PROBLEM TO SOLVE:
Within the material below, filter for lines that hold the word "assign".

__________

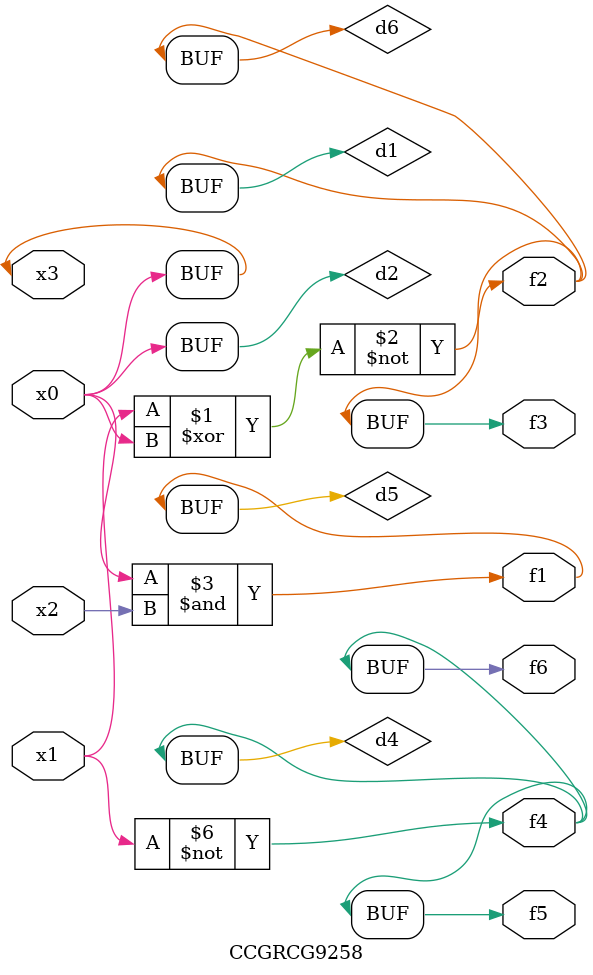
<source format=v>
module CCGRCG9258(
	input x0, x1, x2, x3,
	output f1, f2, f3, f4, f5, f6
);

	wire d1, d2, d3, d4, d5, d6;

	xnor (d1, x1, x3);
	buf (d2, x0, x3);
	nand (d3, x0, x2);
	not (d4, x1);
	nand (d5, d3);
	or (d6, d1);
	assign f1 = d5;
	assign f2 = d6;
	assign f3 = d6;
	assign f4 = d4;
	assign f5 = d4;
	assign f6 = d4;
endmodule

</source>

__________

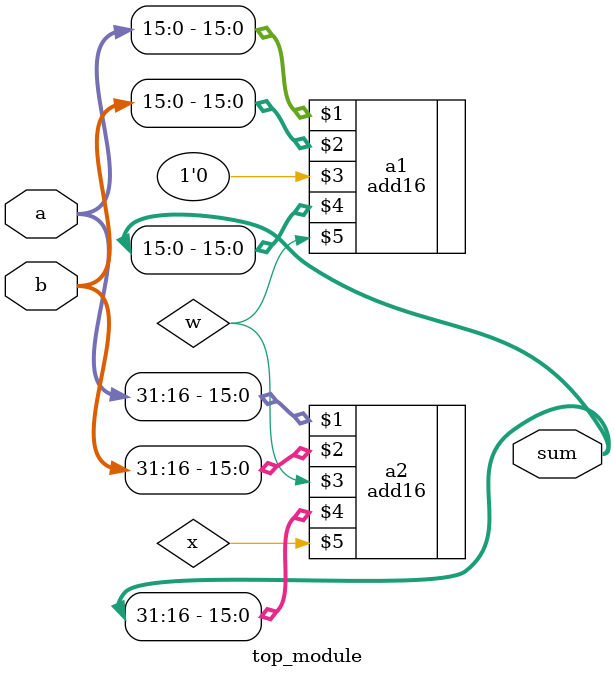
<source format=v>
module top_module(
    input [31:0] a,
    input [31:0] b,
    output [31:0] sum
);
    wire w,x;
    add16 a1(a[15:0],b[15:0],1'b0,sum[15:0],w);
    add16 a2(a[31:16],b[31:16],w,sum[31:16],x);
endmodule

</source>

__________

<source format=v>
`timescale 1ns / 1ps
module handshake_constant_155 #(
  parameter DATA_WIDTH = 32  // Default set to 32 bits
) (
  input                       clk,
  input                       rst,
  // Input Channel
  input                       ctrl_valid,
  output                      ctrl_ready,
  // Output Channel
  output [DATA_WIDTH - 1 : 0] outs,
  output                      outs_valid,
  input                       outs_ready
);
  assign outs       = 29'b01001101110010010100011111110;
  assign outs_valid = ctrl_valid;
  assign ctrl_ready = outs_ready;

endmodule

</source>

__________

YOUR RESPONSE:
	assign f1 = d5;
	assign f2 = d6;
	assign f3 = d6;
	assign f4 = d4;
	assign f5 = d4;
	assign f6 = d4;
  assign outs       = 29'b01001101110010010100011111110;
  assign outs_valid = ctrl_valid;
  assign ctrl_ready = outs_ready;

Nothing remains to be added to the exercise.